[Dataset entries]
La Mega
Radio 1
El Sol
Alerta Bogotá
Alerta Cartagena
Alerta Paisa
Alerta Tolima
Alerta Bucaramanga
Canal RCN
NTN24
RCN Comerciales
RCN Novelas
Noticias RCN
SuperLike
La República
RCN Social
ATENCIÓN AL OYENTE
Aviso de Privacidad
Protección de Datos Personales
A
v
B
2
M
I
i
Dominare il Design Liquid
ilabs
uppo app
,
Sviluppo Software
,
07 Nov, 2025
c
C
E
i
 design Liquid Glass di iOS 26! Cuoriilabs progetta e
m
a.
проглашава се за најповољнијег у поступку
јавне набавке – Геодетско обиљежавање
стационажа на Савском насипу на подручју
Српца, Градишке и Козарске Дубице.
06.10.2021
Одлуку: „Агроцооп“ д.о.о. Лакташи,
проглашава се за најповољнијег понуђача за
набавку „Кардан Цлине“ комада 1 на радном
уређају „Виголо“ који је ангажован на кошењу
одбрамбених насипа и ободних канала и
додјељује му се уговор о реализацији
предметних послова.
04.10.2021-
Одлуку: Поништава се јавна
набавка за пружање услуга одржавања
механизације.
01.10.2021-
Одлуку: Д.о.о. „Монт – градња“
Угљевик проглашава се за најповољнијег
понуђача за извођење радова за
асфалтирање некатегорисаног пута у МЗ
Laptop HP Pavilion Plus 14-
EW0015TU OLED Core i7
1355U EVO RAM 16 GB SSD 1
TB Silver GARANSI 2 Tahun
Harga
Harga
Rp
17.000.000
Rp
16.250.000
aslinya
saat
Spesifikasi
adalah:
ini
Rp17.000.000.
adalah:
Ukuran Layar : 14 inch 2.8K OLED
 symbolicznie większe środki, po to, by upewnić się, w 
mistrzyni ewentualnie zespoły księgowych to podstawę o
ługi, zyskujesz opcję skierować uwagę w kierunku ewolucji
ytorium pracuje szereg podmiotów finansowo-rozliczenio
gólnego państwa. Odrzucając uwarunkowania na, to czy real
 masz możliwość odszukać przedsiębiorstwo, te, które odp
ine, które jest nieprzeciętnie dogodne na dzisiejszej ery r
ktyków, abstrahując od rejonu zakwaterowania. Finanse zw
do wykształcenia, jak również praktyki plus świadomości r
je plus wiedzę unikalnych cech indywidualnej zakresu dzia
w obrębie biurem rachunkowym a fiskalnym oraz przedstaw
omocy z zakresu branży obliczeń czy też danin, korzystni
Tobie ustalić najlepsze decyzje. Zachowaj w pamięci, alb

▶ _Exercise goal_: Pull each line containing "Liquid" from the records.

▶ _Exercise response_:
Dominare il Design Liquid
 design Liquid Glass di iOS 26! Cuoriilabs progetta e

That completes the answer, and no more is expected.